TO DO:
Only the lines from the one with "9. LFCS (Linux" through the last line of the data below are to be duplicated, exactly and without pictures.

##### DATA #####

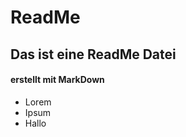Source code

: <h1>ReadMe</h1>
<h2>Das ist eine ReadMe Datei</h2>
<h4> erstellt mit MarkDown </h4>

* Lorem
* Ipsum
* Hallo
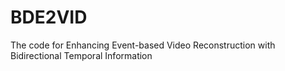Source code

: # BDE2VID
The code for Enhancing Event-based Video Reconstruction with Bidirectional Temporal Information 
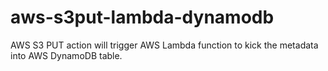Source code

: # aws-s3put-lambda-dynamodb
AWS S3 PUT action will trigger AWS Lambda function to kick the metadata into AWS DynamoDB table.
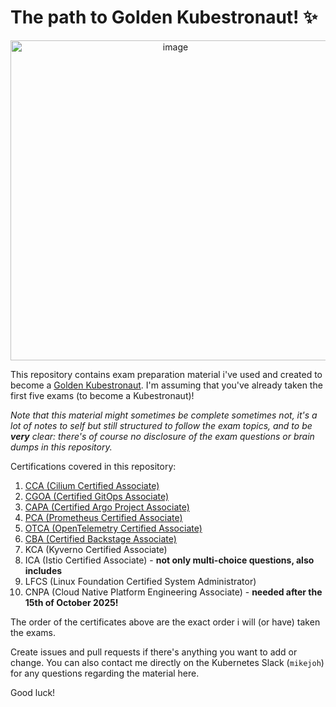 # The path to Golden Kubestronaut! ✨

<p align="center">
<img width="512" height="512" alt="image" src="https://github.com/user-attachments/assets/7ce3b701-0fb7-4565-b5a1-acda87aa7bd4" />
</p>

This repository contains exam preparation material i've used and created to become a [Golden Kubestronaut](https://training.linuxfoundation.org/resources/kubestronaut-program/). I'm assuming that you've already taken the first five exams (to become a Kubestronaut)!

_Note that this material might sometimes be complete sometimes not, it's a lot of notes to self but still structured to follow the exam topics, and to be **very** clear: there's of course no disclosure of the exam questions or brain dumps in this repository._

Certifications covered in this repository:

1. [CCA (Cilium Certified Associate)](CCA/README.md)
2. [CGOA (Certified GitOps Associate)](CGOA/README.md)
3. [CAPA (Certified Argo Project Associate)](CAPA/README.md)
4. [PCA (Prometheus Certified Associate)](PCA/README.md)
5. [OTCA (OpenTelemetry Certified Associate)](OTCA/README.md)
6. [CBA (Certified Backstage Associate)](CBA/README.md)
7. KCA (Kyverno Certified Associate)
8. ICA (Istio Certified Associate) - **not only multi-choice questions, also includes**
9. LFCS (Linux Foundation Certified System Administrator)
10. CNPA (Cloud Native Platform Engineering Associate) - **needed after the 15th of October 2025!**

The order of the certificates above are the exact order i will (or have) taken the exams.

Create issues and pull requests if there's anything you want to add or change. You can also contact me directly on the Kubernetes Slack (`mikejoh`) for any questions regarding the material here.

Good luck!
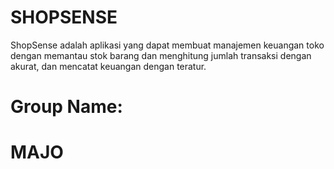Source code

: # SHOPSENSE
ShopSense adalah aplikasi yang dapat membuat manajemen keuangan toko dengan memantau stok barang dan menghitung jumlah transaksi dengan akurat, dan mencatat keuangan dengan teratur.

# Group Name:
# MAJO
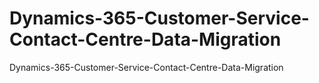 # Dynamics-365-Customer-Service-Contact-Centre-Data-Migration
Dynamics-365-Customer-Service-Contact-Centre-Data-Migration
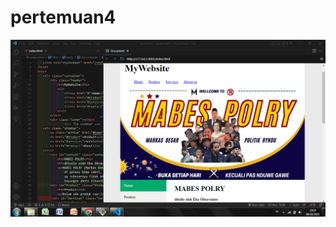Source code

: # pertemuan4
![alt text](https://github.com/piannn01/pertemuan4/blob/main/img/pertemuan4.PNG?raw=true)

#####

YOUR RESPONSE:
9. LFCS (Linux Foundation Certified System Administrator)
10. CNPA (Cloud Native Platform Engineering Associate) - **needed after the 15th of October 2025!**

The order of the certificates above are the exact order i will (or have) taken the exams.

Create issues and pull requests if there's anything you want to add or change. You can also contact me directly on the Kubernetes Slack (`mikejoh`) for any questions regarding the material here.

Good luck!
Source code

: # SHOPSENSE
ShopSense adalah aplikasi yang dapat membuat manajemen keuangan toko dengan memantau stok barang dan menghitung jumlah transaksi dengan akurat, dan mencatat keuangan dengan teratur.

# Group Name:
# MAJO
 # Dynamics-365-Customer-Service-Contact-Centre-Data-Migration
Dynamics-365-Customer-Service-Contact-Centre-Data-Migration
Source code

: # pertemuan4
![alt text](https://github.com/piannn01/pertemuan4/blob/main/img/pertemuan4.PNG?raw=true)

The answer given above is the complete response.